Highlights of the Discussion

Generally, in order to offer an IRC §403(b) plan, the sponsor must be an “eligible employer” [e.g., a public school, church, or IRC §501(c)(3) organization as defined under Treasury Regulation (Treas. Reg) §1.403(b)-2(b)(8)(i)]. If the eligible 403(b) sponsor has a subsidiary or other affiliate; it, too, must be an eligible employer, in and of itself, in order to allow its employees to participate in the 403(b) plan [Treas. Reg. §1.403(b)-2(b)(8)(ii)].  There is an exception, however, for “disregarded entities” under Treas. Reg. §301.7701-3(b)(ii), including certain limited liability companies (LLCs) as explained in Chief Counsel Memorandum 201634021.[1] Memoranda are not formal guidance, but they do provide insight into how the IRS interprets and applies its rules and regulations.

In general, an LLC with a single owner may elect to be classified as either an association by filing Form 8832, Entity Classification Election or to be disregarded as an entity separate from its owner pursuant to Treas. Reg. §301.7701-3(b)(ii). If an entity is a disregarded entity, its activities are treated as those of a sole proprietorship, branch, or division of the owner under Treas. Reg. §301.7701-2(a). Consequently, a disregarded entity is treated as a branch or division of the 403(b) plan sponsor and not as a subsidiary or affiliate. Therefore, the employees of a disregarded entity are treated as employees of the entity sponsoring the 403(b), and must be allowed to make elective deferrals in order to satisfy the universal availability rule under Treas. Reg. § 1.403(b)-5(b).

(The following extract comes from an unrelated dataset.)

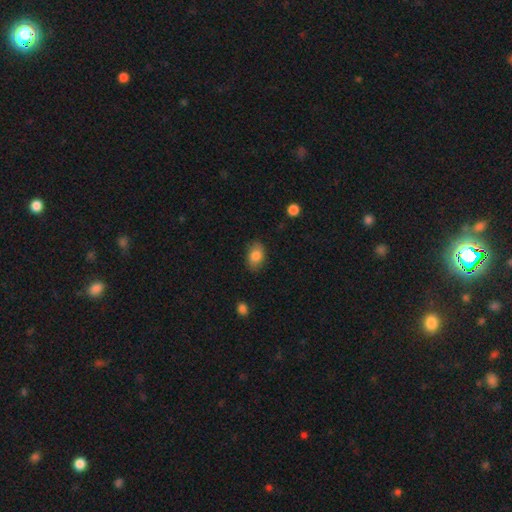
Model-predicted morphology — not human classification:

The IRS applies similar reasoning to a governmental or tax-exempt, single-member LLC with a disregarded entity that sponsors a 457(b) plan. The disregarded entity is treated as a branch or division of the governmental or tax-exempt organization, so the employees of the disregarded entity are treated as employees of the governmental or tax-exempt organization and may, but are not required to, participate in the 457(b) plan.

Conclusion

In most cases, if a 403(b) sponsor has a subsidiary or other affiliate; it, too, must be an eligible employer, on its own, in order to allow its employees to participate in the 403(b) plan. There is an exception for certain disregarded entities. Employees of a disregarded entity are treated as employees of the entity sponsoring the 403(b), and must be allowed to make elective deferrals in order to satisfy the universal availability rule.

 

[1] Note:  General Counsel Memoranda are prepared by Chief Counsel attorneys and are intended primarily for IRS internal use. They are similar to standard attorney opinions and indicate the reasoning behind revenue rulings, private letter rulings, and technical advice memoranda.